In terms of clinical manifestations, gastrointestinal side effects were common complaints. Skin lesions were documented in 2 patients. Photosensitive dermatitis occurred in 1 patient soon after initiation of fluconazole, and improved without fluconazole discontinuance. Rash developed in another patient several weeks after the salvage therapy and lasted until CM recovered and antifungal treatment finished. We also observed 1 patient with elevated D-dimer and deep venous thrombosis which was relieved after treatment with oral warfarin. None of these patients discontinued high dose fluconazole due to intolerance.

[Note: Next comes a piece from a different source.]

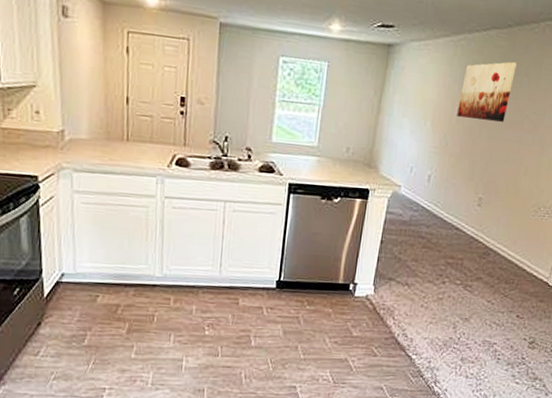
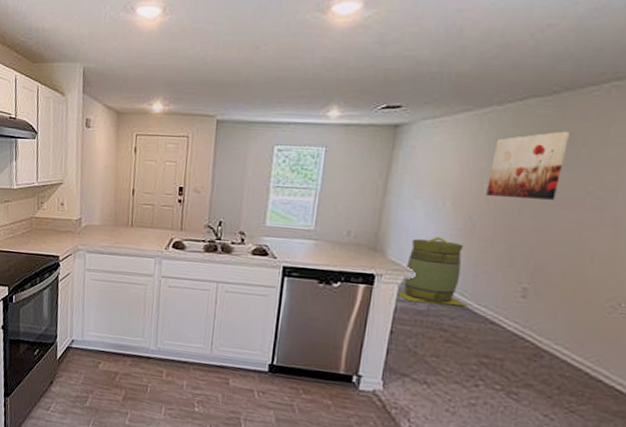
barrel: none [385,153,440,216] -> present [395,237,468,306]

From the beginning of salvage therapy, 1-year mortality related to all cause was 13.6% (6 of 44 patients) with no significant difference among 3 treatment groups (Fig. 2, P = 0.258). We assessed factors with a potential impact on all-cause mortality by means of univariate and multivariate analyses. In the univariate model, factors significantly associated with 1-year mortality were age ≥ 60 years (P = 0.001); serum albumin level < 35 g/L (P = 0.001); estimated glomerular filtration rate (eGFR) < 60 mL/min/1.73m² (P = 0.015); and CSF WBC count < 10 /mm³ (P = 0.002). CSF CrAg titer ≥1280 was more frequently presented in mortality group but it did not reach a statistic significance (P = 0.058). By multivariate analysis, as shown in Table 4, factors significantly correlated with decreased survival in the overall population were serum albumin level < 35 g/L (P = 0.014) and CSF CrAg titer ≥1280 (P = 0.048).